The Food Marketing Institute shows that 18% of households spend more than $100 per week on groceries. Assume the population proportion is p = 0.18 and a sample of 900 households will be selected from the population

What is the probability that the sample proportion will be within +/- 0.02 of the population proportion for a sample of 1,200 households (to 4 decimals)?
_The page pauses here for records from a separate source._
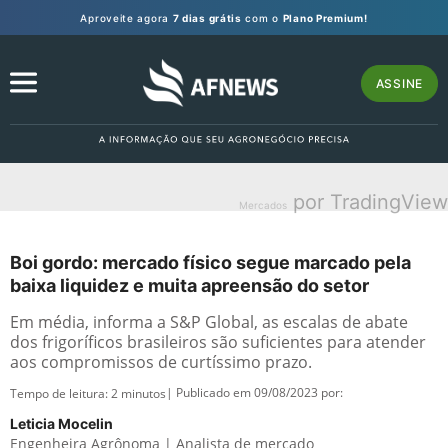
Aproveite agora
7 dias grátis
com o
Plano Premium!
ASSINE
por TradingView
Mercados
Boi gordo: mercado físico segue marcado pela
baixa liquidez e muita apreensão do setor
Em média, informa a S&P Global, as escalas de abate
dos frigoríficos brasileiros são suficientes para atender
aos compromissos de curtíssimo prazo.
| Publicado em 09/08/2023 por:
Tempo de leitura:
2
minutos
Leticia Mocelin
Engenheira Agrônoma | Analista de mercado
To find the probability that the sample proportion will be within +/- 0.02 of the population proportion, we can use the concept of the sampling distribution of the sample proportion.

The sampling distribution of the sample proportion follows an approximate normal distribution when the sample size is sufficiently large, which is the case here with 1,200 households.

The standard deviation of the sampling distribution of the sample proportion can be calculated using the formula:

Standard Deviation = sqrt((p * (1-p)) / n)

Where:
- p is the population proportion (0.18)
- n is the sample size (1,200)

Substituting the values into the formula, we get:

Standard Deviation = sqrt((0.18 * (1-0.18)) / 1,200)

Simplifying the equation, we get:

Standard Deviation ≈ sqrt(0.0001482) ≈ 0.01216

Since we want to find the probability of the sample proportion being within +/- 0.02 of the population proportion, we need to find the probability of the sample proportion falling within the range of (p - 0.02, p + 0.02).

Using the standard normal distribution table or a statistical calculator, we can find the probability of the sample proportion falling within this range. The z-scores corresponding to p - 0.02 and p + 0.02 can be calculated as:

z1 = (p - 0.02 - p) / Standard Deviation = -0.02 / 0.01216 ≈ -1.64
z2 = (p + 0.02 - p) / Standard Deviation = 0.02 / 0.01216 ≈ 1.64

Finding the probability associated with these z-scores will give us the probability of the sample proportion falling within the desired range.

Using a standard normal distribution table or a statistical calculator, we find that the cumulative probability for a z-score of -1.64 is approximately 0.0495. Similarly, the cumulative probability for a z-score of 1.64 is approximately 0.9505.

To find the probability of the sample proportion falling within the desired range, we subtract the lower cumulative probability from the higher cumulative probability:

Probability = 0.9505 - 0.0495 ≈ 0.901

Therefore, the probability that the sample proportion will be within +/- 0.02 of the population proportion for a sample of 1,200 households is approximately 0.901, or 90.1% (to 4 decimals).